_ПИСЬМЕННОЕ ЗАДАНИЕ:_
Перечислите все здания и памятные места, которые названы в абзаце отрывка о Невском проспекте (ниже), начинающемся словами «Ох, и неравномерно распределились».

_ИСХОДНЫЙ ОТРЫВОК:_
################

Серия «Всё о Санкт-Петербурге» выпускается с 2003 года

Автор идеи Дмитрий Шипетин Руководитель проекта Эдуард Сироткин

© Шерих Д.Ю.,2025
© Художественное оформление, «Центрполиграф», 2025
Предисловие
Невский проспект у нас один. И все же Невских два. Потому что кроме «просто» Невского существует немалая часть проспекта, которую горожане издавна именуют Старо-Невским.
Ох, и неравномерно распределились яркие страницы истории между двумя этими Невскими! С обычным Невским все ясно: одного стоящего здесь Казанского собора достаточно, чтобы написать несколько солидных томов. А разве беднее прошлое Аничкова и Строгановского дворцов, Гостиного двора, Александрийского театра, да еще многих других памятных мест? Главная улица столицы!
Со Старо-Невским сложнее. Вроде бы это тоже столица, но уж больно захолустная. Вот как описывает Старо-Невский середины XIX века знаменитый юрист Анатолий Федорович Кони: «Старый Невский… обстроен окруженными заборами невысокими деревянными домами с большими и частыми перерывами. Никакой из ныне существующих в этой части Невского улиц еще нет. Есть лишь безымянные переулки, выходящие в пустырь». Современной своей застройкой Старо-Невский обязан по большей части концу XIX века, когда Российская империя исподволь клонилась уже к своему закату…
И все-таки на Старо-Невском тоже немало ярких страниц истории. Здесь, например, знаменитый композитор Василий Соловъев-Седой получил первые уроки музыки и написал некоторые свои популярнейшие песни. Здесь народовольцы забили насмерть ломами жандармского полковника Судейкина. По Старо-Невскому шли к Александро-Невской лавре знаменитые траурные процессии. А сама лавра?
В этой книге мы совершим экскурс в историю всего Невского проспекта, обеих его частей. Мы пройдем проспект из конца в начало – от Александро-Невской лавры до Адмиралтейства. Почему именно в таком направлении? Так удобнее и для тех, кто захочет с книгой в руках пройти по Невскому, и для тех, кто собирается читать ее дома. Первым куда проще начать путь от лавры, нежели от истока проспекта (спасибо общественному транспорту), а вторым именно такое направление позволит плавно погрузиться в историю – ведь если в начале нашего пути далеко не каждый дом достоин внимания и шаг наш будет достаточно энергичен, то ближе к концу нам придется подолгу задерживаться у некоторых зданий и перекрестков…
Необходимое примечание. В этой книге собрано только то, что показалось автору самым интересным, ярким, занимательным в трехсотлетней истории Невского проспекта. То, что удивляло горожан прошлого, что попадало в литературу, описывалось историками и журналистами, обсуждалось на вечерах и в салонах; что было тайной, а может, и осталось ею до сих пор – и, вероятно, навсегда.

################

_СОХРАНЁННЫЕ ДАННЫЕ:_
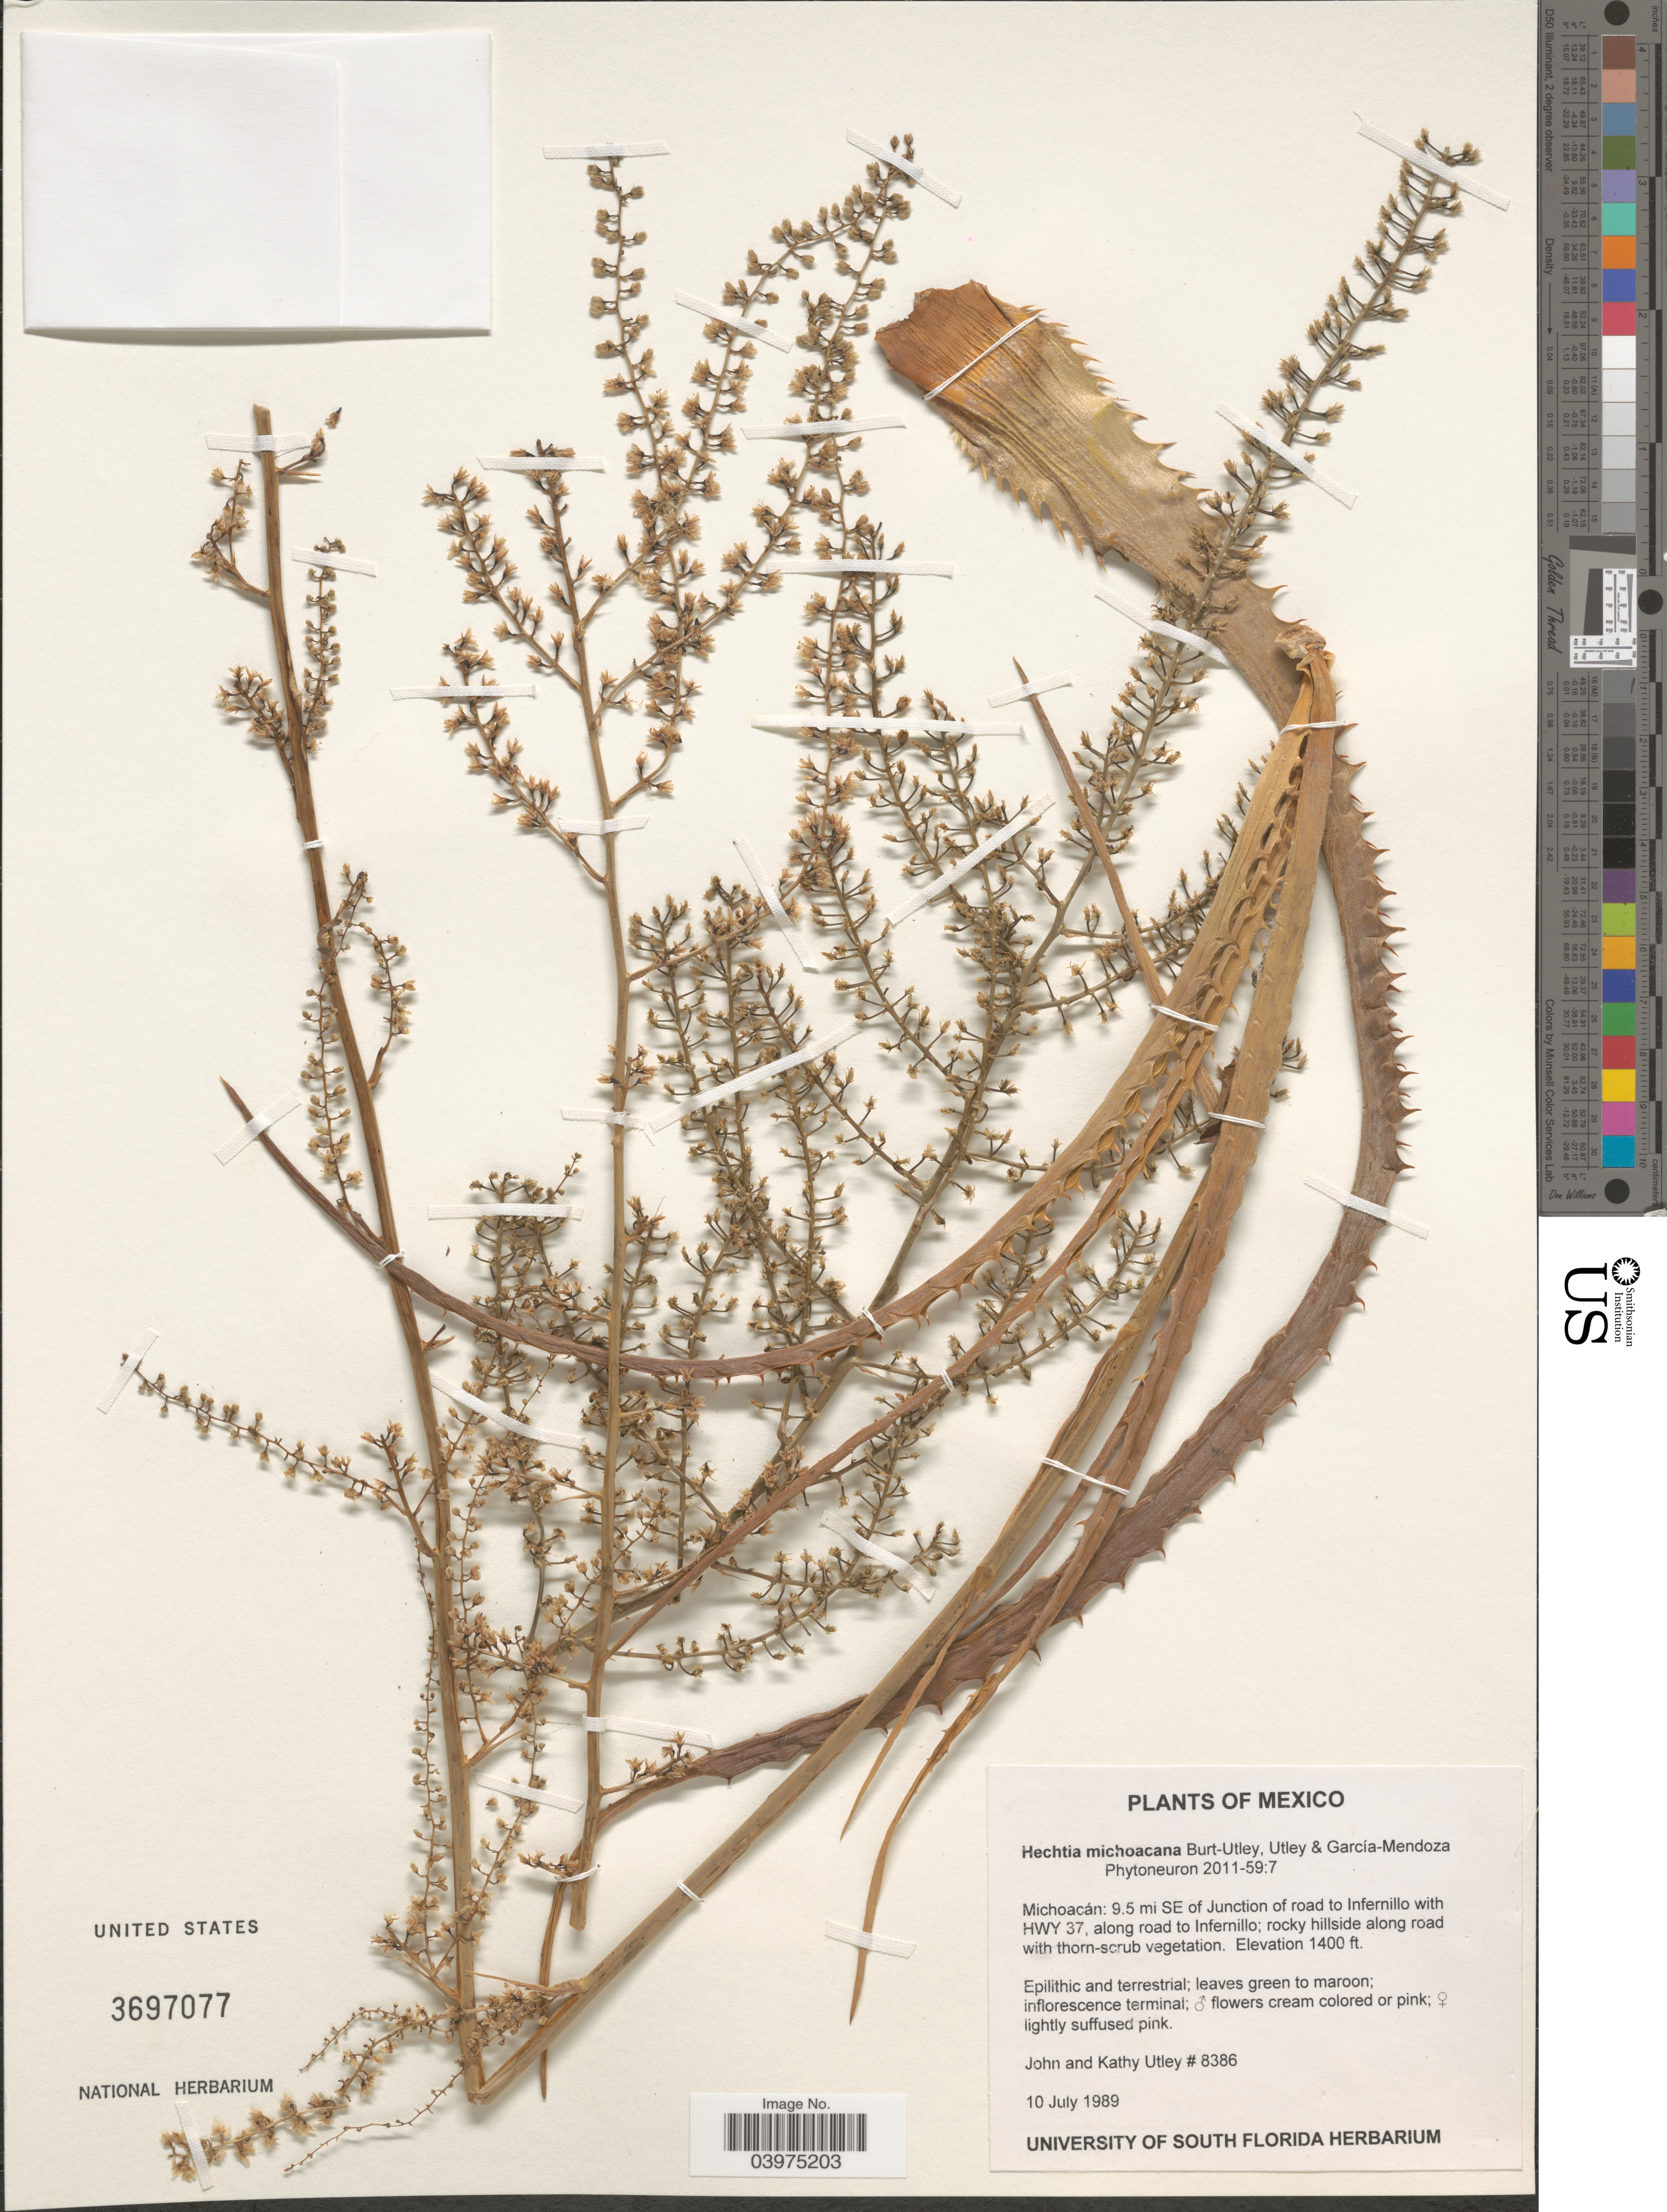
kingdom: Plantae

################

_ОТВЕТ НА ЗАДАНИЕ:_
Казанский собор, Аничков дворец, Строгановский дворец, Гостиный двор, Александрийский театр